── Listed entries

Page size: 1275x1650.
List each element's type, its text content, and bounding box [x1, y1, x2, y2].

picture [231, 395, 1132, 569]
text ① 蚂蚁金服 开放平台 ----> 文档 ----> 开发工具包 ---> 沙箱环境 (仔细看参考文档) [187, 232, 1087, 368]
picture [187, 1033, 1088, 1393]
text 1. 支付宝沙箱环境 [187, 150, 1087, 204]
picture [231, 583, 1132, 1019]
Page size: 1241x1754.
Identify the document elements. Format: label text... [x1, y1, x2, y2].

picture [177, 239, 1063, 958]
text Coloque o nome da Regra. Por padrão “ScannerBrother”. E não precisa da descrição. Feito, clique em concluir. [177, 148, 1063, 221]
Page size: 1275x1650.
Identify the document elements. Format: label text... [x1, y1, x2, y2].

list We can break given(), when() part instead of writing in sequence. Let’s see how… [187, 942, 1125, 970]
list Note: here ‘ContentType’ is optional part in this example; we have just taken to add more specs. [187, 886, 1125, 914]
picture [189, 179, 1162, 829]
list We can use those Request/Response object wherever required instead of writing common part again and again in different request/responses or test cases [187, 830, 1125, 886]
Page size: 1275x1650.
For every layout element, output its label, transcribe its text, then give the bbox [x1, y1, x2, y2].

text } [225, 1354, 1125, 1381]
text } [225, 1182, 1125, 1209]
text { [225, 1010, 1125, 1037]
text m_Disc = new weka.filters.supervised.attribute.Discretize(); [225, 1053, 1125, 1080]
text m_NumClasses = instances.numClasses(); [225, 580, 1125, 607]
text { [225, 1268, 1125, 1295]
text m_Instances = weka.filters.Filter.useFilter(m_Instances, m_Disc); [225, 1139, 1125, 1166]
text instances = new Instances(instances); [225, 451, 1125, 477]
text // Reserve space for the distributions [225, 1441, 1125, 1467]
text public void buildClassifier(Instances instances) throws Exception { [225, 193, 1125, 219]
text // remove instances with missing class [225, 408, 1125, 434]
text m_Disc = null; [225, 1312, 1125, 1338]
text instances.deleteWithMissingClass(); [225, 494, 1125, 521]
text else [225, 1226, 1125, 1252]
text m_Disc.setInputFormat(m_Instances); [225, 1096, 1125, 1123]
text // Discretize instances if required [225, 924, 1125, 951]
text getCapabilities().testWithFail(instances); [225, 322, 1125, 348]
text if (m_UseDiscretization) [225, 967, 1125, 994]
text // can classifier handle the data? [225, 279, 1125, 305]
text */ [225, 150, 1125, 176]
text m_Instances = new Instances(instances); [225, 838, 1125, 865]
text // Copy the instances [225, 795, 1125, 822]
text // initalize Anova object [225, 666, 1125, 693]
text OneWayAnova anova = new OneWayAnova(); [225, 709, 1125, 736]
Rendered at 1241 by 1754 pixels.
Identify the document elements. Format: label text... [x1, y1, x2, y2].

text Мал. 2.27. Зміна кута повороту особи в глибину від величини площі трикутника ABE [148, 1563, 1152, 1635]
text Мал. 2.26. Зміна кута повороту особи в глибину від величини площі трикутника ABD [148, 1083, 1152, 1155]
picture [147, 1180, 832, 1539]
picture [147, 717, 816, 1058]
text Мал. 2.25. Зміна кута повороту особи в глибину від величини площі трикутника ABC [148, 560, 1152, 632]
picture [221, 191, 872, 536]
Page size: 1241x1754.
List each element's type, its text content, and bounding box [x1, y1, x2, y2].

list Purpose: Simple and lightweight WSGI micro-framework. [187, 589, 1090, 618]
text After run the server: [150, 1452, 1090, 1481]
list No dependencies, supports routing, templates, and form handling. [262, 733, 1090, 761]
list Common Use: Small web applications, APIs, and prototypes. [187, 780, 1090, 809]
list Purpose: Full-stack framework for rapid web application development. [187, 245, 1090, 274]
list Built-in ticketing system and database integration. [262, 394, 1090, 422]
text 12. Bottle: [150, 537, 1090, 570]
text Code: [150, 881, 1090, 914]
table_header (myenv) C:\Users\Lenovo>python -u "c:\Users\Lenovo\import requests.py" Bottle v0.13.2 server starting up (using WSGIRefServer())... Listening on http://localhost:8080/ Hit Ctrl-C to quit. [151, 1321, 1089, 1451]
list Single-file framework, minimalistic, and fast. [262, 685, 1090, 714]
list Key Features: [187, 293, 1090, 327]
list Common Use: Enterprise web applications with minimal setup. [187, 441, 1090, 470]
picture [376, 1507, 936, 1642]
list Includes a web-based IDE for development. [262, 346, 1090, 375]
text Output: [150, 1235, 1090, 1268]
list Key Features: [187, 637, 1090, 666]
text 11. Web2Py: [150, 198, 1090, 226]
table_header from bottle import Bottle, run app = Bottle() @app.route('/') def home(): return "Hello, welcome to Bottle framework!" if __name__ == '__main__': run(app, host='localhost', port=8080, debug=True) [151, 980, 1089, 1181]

────

- **Brief**
Word for word, write out all of the entries.

- **Task output**
Page size: 1275x1650.
List each element's type, its text content, and bounding box [x1, y1, x2, y2].

picture [231, 395, 1132, 569]
text ① 蚂蚁金服 开放平台 ----> 文档 ----> 开发工具包 ---> 沙箱环境 (仔细看参考文档) [187, 232, 1087, 368]
picture [187, 1033, 1088, 1393]
text 1. 支付宝沙箱环境 [187, 150, 1087, 204]
picture [231, 583, 1132, 1019]
Page size: 1241x1754.
Identify the document elements. Format: label text... [x1, y1, x2, y2].

picture [177, 239, 1063, 958]
text Coloque o nome da Regra. Por padrão “ScannerBrother”. E não precisa da descrição. Feito, clique em concluir. [177, 148, 1063, 221]
Page size: 1275x1650.
Identify the document elements. Format: label text... [x1, y1, x2, y2].

list We can break given(), when() part instead of writing in sequence. Let’s see how… [187, 942, 1125, 970]
list Note: here ‘ContentType’ is optional part in this example; we have just taken to add more specs. [187, 886, 1125, 914]
picture [189, 179, 1162, 829]
list We can use those Request/Response object wherever required instead of writing common part again and again in different request/responses or test cases [187, 830, 1125, 886]
Page size: 1275x1650.
For every layout element, output its label, transcribe its text, then give the bbox [x1, y1, x2, y2].

text } [225, 1354, 1125, 1381]
text } [225, 1182, 1125, 1209]
text { [225, 1010, 1125, 1037]
text m_Disc = new weka.filters.supervised.attribute.Discretize(); [225, 1053, 1125, 1080]
text m_NumClasses = instances.numClasses(); [225, 580, 1125, 607]
text { [225, 1268, 1125, 1295]
text m_Instances = weka.filters.Filter.useFilter(m_Instances, m_Disc); [225, 1139, 1125, 1166]
text instances = new Instances(instances); [225, 451, 1125, 477]
text // Reserve space for the distributions [225, 1441, 1125, 1467]
text public void buildClassifier(Instances instances) throws Exception { [225, 193, 1125, 219]
text // remove instances with missing class [225, 408, 1125, 434]
text m_Disc = null; [225, 1312, 1125, 1338]
text instances.deleteWithMissingClass(); [225, 494, 1125, 521]
text else [225, 1226, 1125, 1252]
text m_Disc.setInputFormat(m_Instances); [225, 1096, 1125, 1123]
text // Discretize instances if required [225, 924, 1125, 951]
text getCapabilities().testWithFail(instances); [225, 322, 1125, 348]
text if (m_UseDiscretization) [225, 967, 1125, 994]
text // can classifier handle the data? [225, 279, 1125, 305]
text */ [225, 150, 1125, 176]
text m_Instances = new Instances(instances); [225, 838, 1125, 865]
text // Copy the instances [225, 795, 1125, 822]
text // initalize Anova object [225, 666, 1125, 693]
text OneWayAnova anova = new OneWayAnova(); [225, 709, 1125, 736]
Rendered at 1241 by 1754 pixels.
Identify the document elements. Format: label text... [x1, y1, x2, y2].

text Мал. 2.27. Зміна кута повороту особи в глибину від величини площі трикутника ABE [148, 1563, 1152, 1635]
text Мал. 2.26. Зміна кута повороту особи в глибину від величини площі трикутника ABD [148, 1083, 1152, 1155]
picture [147, 1180, 832, 1539]
picture [147, 717, 816, 1058]
text Мал. 2.25. Зміна кута повороту особи в глибину від величини площі трикутника ABC [148, 560, 1152, 632]
picture [221, 191, 872, 536]
Page size: 1241x1754.
List each element's type, its text content, and bounding box [x1, y1, x2, y2].

list Purpose: Simple and lightweight WSGI micro-framework. [187, 589, 1090, 618]
text After run the server: [150, 1452, 1090, 1481]
list No dependencies, supports routing, templates, and form handling. [262, 733, 1090, 761]
list Common Use: Small web applications, APIs, and prototypes. [187, 780, 1090, 809]
list Purpose: Full-stack framework for rapid web application development. [187, 245, 1090, 274]
list Built-in ticketing system and database integration. [262, 394, 1090, 422]
text 12. Bottle: [150, 537, 1090, 570]
text Code: [150, 881, 1090, 914]
table_header (myenv) C:\Users\Lenovo>python -u "c:\Users\Lenovo\import requests.py" Bottle v0.13.2 server starting up (using WSGIRefServer())... Listening on http://localhost:8080/ Hit Ctrl-C to quit. [151, 1321, 1089, 1451]
list Single-file framework, minimalistic, and fast. [262, 685, 1090, 714]
list Key Features: [187, 293, 1090, 327]
list Common Use: Enterprise web applications with minimal setup. [187, 441, 1090, 470]
picture [376, 1507, 936, 1642]
list Includes a web-based IDE for development. [262, 346, 1090, 375]
text Output: [150, 1235, 1090, 1268]
list Key Features: [187, 637, 1090, 666]
text 11. Web2Py: [150, 198, 1090, 226]
table_header from bottle import Bottle, run app = Bottle() @app.route('/') def home(): return "Hello, welcome to Bottle framework!" if __name__ == '__main__': run(app, host='localhost', port=8080, debug=True) [151, 980, 1089, 1181]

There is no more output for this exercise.